> What you will do:
Count the lines below that contain the word "linejoin", and report only that number.

> Dataset entries:
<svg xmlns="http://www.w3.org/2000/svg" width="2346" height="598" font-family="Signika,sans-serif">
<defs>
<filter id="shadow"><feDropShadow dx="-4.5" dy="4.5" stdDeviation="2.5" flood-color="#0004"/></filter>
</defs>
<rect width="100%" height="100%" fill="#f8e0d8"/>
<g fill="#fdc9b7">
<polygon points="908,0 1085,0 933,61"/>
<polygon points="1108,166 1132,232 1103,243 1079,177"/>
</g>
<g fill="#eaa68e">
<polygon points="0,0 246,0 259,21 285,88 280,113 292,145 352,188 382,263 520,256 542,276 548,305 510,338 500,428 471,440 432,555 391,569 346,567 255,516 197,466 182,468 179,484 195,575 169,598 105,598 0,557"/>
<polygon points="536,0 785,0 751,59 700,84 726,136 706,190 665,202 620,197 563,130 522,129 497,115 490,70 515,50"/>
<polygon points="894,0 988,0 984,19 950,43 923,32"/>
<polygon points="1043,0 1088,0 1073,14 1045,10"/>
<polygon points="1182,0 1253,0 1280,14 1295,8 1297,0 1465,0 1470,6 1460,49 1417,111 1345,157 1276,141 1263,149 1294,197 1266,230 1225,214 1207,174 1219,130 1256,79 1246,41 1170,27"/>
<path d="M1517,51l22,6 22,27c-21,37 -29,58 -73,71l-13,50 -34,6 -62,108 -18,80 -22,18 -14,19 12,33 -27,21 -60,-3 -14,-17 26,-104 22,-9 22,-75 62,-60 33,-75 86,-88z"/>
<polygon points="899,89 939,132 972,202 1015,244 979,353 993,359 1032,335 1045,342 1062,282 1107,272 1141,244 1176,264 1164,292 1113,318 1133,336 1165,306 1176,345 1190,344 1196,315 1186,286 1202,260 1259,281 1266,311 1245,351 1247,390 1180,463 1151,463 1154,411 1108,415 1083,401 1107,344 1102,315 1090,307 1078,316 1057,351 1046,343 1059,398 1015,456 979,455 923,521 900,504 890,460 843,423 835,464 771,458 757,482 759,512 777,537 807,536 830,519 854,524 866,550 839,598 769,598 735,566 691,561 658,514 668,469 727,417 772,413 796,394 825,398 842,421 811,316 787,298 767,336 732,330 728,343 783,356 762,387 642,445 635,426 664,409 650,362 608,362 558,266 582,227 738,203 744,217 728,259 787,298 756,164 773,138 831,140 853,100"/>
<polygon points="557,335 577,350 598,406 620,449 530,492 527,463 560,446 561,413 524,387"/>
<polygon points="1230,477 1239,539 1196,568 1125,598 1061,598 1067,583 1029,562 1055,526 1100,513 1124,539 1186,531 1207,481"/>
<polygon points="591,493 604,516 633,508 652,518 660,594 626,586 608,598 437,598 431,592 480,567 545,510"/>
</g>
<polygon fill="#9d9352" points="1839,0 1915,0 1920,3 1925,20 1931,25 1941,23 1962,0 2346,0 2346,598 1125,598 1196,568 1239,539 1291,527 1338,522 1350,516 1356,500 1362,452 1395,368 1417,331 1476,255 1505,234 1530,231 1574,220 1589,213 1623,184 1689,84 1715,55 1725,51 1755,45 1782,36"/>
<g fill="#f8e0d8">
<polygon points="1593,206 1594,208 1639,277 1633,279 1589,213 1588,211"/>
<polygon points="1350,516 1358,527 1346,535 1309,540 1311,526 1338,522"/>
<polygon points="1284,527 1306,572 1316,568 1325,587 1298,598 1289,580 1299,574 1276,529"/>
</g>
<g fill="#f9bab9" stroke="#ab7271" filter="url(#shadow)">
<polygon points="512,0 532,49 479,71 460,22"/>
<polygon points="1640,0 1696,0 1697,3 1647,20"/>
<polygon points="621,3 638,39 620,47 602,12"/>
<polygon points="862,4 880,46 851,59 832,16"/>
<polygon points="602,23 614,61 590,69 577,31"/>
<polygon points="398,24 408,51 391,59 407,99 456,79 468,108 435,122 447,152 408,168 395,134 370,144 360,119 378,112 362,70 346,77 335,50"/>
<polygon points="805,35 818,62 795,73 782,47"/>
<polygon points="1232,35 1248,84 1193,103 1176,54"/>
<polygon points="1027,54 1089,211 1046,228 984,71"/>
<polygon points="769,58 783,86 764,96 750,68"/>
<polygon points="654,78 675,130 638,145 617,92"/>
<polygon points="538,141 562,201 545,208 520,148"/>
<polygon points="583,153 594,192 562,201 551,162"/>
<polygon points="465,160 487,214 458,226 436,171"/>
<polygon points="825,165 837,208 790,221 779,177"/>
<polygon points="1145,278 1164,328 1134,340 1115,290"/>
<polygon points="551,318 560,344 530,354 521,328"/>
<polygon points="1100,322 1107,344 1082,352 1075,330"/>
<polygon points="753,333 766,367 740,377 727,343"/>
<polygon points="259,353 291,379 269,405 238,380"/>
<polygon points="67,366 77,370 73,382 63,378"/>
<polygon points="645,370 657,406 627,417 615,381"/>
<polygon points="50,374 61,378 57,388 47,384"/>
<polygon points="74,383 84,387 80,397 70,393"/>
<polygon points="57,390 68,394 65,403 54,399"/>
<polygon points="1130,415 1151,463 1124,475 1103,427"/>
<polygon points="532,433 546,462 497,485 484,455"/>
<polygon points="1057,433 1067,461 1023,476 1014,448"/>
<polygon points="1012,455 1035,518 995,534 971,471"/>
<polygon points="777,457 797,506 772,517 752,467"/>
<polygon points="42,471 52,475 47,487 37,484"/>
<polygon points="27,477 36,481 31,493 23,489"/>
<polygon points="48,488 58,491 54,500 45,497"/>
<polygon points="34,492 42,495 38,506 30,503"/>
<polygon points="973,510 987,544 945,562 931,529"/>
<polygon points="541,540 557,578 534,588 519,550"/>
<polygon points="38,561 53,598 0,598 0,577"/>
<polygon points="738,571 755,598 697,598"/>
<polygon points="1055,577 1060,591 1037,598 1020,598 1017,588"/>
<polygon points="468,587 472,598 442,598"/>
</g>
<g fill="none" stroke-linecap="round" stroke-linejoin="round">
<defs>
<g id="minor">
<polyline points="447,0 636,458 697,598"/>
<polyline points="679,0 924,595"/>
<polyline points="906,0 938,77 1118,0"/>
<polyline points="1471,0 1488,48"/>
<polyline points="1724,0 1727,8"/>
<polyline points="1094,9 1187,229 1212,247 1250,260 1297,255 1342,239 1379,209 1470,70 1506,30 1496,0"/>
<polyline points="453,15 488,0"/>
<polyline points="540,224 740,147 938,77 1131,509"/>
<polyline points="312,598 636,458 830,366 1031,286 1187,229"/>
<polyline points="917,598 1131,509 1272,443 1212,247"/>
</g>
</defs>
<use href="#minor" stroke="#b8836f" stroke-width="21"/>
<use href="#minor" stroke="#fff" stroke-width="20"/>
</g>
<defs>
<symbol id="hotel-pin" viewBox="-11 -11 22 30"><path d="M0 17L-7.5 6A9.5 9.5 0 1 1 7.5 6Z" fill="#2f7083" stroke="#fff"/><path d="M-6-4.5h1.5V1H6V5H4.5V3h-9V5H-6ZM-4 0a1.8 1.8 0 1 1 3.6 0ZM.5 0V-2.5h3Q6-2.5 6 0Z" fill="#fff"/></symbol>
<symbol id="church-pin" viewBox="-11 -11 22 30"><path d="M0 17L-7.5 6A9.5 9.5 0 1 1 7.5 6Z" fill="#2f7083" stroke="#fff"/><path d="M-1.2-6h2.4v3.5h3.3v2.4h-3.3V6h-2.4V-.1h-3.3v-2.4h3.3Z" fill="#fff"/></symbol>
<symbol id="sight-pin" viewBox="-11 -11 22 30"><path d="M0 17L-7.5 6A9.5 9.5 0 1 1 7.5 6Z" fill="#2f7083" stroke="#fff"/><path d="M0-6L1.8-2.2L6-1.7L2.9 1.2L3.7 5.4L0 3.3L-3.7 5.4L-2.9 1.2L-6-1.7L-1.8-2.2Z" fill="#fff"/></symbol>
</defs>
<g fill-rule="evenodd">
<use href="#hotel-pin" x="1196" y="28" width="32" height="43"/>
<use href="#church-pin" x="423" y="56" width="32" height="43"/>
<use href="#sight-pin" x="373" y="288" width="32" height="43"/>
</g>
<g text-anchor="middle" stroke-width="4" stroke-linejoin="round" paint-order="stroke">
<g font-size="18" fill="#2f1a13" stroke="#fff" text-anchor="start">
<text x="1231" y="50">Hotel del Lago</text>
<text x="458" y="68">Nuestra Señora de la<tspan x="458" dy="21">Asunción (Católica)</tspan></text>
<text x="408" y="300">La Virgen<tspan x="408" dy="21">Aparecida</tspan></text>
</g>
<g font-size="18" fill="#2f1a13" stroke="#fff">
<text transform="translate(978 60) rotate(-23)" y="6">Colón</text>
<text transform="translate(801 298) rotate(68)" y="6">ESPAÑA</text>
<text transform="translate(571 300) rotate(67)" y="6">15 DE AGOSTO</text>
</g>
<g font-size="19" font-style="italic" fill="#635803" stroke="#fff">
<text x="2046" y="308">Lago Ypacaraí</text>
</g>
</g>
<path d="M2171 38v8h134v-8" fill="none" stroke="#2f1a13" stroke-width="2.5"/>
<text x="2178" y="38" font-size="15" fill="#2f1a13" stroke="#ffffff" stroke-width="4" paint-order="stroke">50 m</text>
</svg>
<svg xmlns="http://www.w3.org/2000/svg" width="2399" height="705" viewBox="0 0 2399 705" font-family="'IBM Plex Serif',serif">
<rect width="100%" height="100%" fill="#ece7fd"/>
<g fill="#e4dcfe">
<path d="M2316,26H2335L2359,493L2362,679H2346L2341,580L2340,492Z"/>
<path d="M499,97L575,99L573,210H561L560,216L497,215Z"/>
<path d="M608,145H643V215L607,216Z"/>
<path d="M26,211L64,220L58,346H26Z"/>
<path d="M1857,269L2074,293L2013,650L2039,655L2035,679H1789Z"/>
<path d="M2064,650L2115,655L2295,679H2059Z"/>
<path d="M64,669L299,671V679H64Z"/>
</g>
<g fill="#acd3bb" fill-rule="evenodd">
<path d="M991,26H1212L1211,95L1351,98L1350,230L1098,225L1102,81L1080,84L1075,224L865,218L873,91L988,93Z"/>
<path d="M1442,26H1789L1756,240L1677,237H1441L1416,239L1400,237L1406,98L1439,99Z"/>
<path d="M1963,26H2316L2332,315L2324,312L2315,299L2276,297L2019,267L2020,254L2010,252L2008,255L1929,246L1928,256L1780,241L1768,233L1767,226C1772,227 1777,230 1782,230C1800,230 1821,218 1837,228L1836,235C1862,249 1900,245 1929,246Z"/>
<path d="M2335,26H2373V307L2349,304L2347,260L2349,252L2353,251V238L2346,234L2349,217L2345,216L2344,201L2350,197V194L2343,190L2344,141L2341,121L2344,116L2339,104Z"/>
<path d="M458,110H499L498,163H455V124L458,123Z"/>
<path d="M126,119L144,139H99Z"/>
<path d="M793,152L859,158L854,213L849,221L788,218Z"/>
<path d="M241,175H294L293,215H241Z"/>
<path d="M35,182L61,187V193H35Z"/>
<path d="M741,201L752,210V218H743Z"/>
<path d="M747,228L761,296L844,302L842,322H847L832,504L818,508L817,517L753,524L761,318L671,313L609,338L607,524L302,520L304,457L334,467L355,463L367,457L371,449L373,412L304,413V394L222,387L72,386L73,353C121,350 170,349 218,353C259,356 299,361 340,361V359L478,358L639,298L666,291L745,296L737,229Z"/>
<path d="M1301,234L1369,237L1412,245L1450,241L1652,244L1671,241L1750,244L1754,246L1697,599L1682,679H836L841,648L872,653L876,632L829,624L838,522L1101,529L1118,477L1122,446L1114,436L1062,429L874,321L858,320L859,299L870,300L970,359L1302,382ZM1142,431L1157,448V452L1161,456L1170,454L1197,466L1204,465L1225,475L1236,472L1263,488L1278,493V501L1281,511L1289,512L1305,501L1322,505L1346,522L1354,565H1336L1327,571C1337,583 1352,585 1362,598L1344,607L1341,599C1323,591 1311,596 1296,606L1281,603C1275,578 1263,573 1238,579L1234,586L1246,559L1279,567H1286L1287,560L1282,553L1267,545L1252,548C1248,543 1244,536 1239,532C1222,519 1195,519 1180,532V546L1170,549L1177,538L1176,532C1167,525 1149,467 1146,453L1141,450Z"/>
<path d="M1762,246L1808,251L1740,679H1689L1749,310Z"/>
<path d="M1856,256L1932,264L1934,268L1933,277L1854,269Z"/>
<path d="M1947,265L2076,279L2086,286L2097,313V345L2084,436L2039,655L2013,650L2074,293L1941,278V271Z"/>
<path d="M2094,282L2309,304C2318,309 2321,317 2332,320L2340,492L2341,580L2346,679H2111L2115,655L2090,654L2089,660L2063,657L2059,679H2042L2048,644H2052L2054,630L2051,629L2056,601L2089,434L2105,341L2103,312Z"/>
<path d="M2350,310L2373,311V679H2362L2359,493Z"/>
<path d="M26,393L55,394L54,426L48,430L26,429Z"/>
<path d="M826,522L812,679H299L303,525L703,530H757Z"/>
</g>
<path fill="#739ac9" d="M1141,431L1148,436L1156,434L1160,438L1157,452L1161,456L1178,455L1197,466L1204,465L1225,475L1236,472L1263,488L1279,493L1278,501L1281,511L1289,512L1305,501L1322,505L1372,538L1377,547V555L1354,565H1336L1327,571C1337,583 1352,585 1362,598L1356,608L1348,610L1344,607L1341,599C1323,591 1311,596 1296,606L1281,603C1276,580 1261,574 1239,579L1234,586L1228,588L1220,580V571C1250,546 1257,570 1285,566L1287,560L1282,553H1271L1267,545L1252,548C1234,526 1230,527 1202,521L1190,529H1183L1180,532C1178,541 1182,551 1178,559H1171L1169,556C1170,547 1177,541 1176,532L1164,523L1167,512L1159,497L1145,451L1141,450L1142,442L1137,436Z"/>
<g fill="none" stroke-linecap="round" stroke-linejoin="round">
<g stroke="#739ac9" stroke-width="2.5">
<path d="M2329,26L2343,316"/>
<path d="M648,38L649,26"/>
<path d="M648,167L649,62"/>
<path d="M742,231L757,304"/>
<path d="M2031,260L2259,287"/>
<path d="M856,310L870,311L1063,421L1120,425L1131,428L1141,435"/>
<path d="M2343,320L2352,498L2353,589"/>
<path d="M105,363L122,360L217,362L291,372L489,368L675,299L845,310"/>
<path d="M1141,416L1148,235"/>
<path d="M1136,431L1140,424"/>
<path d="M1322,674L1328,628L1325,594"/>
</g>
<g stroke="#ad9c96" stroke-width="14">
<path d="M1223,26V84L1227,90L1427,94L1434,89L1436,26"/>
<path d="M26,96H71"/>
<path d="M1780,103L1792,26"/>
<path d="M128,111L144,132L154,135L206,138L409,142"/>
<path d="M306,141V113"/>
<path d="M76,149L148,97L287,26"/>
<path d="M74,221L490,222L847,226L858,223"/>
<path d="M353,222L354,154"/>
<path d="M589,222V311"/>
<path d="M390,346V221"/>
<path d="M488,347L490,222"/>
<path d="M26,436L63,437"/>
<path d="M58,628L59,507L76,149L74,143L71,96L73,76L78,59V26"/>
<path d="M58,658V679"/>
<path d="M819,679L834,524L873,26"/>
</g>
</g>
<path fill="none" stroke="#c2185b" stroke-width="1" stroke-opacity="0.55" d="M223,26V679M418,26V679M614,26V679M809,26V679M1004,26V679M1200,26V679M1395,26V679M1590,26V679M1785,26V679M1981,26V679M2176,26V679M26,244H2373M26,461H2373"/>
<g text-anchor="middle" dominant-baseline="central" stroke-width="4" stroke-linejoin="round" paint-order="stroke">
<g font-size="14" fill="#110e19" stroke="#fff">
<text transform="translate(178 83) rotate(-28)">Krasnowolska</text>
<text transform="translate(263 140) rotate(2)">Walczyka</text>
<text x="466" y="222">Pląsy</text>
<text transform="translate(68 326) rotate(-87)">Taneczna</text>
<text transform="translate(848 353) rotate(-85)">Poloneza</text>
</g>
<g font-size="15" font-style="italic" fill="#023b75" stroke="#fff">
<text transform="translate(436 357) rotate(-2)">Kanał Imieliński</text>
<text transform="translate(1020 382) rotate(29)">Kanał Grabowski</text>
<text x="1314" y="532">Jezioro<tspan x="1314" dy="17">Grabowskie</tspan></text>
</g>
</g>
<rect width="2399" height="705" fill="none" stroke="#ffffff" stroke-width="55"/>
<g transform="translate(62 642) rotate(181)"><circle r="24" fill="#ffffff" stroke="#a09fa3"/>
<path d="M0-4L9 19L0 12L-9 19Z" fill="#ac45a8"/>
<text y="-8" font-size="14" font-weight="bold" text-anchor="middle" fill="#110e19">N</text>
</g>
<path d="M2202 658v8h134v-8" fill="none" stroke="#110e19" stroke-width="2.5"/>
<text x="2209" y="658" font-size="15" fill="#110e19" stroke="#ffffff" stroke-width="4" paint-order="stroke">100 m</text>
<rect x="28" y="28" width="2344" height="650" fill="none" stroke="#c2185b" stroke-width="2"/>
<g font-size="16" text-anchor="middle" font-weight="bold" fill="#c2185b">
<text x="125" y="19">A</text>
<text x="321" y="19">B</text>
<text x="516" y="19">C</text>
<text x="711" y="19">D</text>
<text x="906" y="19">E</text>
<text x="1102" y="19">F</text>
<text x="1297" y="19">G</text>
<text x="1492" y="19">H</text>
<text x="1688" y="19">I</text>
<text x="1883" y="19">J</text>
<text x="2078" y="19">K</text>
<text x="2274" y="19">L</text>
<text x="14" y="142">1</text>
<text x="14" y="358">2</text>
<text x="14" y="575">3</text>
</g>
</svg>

> Exercise result:
4